Level 1 methods include additional functionality that covers the features of the ebXML registry/repository that cannot be mapped so that they also appear to work with a UDDI provider. An ebXML provider must be a level 1 provider.

It is important to note that the JAXR specification does not officially assign capability levels to classes or interfaces, so that all providers must include an implementation of the whole API. However, in practice, some interfaces are entirely composed of level 1 methods and are therefore effectively level 1-only facilities. The reference documentation in this book for the javax.xml.registry and javax.xml.registry.infomodel packages indicates the capability level of each method.

The capability level of a provider is available at runtime for the benefit of application clients that can tailor their behavior according to the available functionality.

Although every provider is required to implement JAXR level 0 functionality, unfortunately they cannot all do this to the same degree. As an example of this, the level 0 API includes the ability to define private classification schemes, but, as we'll see later in this chapter, even though this feature exists, an application client cannot programmatically construct such a scheme when connected to a UDDI registry. [2] Instead, the classification scheme has to be defined and supplied to the JAXR provider at initialization time. As a consequence, the classification scheme does not actually appear in the registry itself.

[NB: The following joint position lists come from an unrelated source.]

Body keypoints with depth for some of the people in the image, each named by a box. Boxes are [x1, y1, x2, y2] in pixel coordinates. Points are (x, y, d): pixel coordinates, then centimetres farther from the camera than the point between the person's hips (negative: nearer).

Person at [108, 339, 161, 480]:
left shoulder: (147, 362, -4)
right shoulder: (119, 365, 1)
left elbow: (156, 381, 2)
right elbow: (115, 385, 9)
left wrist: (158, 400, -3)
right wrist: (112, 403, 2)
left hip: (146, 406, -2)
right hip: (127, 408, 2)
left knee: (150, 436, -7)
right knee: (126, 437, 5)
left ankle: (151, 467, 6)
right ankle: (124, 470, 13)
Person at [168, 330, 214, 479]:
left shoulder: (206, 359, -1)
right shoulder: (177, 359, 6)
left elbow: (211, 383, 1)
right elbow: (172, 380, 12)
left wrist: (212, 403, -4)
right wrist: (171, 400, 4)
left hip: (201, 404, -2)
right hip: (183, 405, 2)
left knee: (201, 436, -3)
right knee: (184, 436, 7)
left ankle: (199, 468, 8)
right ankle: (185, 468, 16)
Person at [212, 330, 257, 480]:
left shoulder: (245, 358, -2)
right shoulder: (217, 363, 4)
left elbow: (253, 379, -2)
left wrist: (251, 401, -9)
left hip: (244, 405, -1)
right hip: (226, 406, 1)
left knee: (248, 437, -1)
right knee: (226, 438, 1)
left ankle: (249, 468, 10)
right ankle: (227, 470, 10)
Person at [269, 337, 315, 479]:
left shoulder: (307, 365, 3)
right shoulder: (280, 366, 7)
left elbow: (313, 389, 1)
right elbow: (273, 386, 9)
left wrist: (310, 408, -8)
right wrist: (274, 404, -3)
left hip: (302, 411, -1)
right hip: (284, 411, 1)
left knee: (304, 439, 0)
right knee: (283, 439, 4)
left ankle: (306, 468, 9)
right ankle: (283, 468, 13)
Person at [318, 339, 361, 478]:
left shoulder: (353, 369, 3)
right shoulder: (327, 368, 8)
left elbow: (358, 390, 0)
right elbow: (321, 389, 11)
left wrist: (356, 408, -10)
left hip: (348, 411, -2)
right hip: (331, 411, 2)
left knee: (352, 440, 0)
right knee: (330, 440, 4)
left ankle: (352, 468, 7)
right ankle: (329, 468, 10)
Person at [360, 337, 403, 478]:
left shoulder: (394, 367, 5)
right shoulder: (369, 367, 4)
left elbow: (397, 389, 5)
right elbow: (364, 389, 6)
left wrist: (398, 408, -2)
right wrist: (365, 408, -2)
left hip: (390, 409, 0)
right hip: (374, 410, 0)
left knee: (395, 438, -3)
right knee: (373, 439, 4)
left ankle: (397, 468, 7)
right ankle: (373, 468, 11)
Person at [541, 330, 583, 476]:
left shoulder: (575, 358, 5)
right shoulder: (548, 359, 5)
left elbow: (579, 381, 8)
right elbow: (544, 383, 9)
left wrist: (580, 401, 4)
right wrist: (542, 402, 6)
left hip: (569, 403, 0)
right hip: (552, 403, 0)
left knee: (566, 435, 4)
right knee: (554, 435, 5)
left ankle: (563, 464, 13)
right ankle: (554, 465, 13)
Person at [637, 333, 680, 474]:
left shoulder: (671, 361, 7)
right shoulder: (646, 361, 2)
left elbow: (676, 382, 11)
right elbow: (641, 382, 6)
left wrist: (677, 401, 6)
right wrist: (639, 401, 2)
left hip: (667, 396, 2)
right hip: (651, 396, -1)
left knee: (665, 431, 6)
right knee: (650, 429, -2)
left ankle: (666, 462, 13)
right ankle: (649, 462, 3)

[2] Note also that an application client that attempts to define a private classification scheme using the level 0 API for doing so would appear to succeed. However, the classification scheme would not be properly defined in the case of a UDDI registry, and an attempt to use it by another client would fail.

By contrast, the ebXML registry provides everything necessary to allow user -defined classification schemes to be set up dynamically by application clients.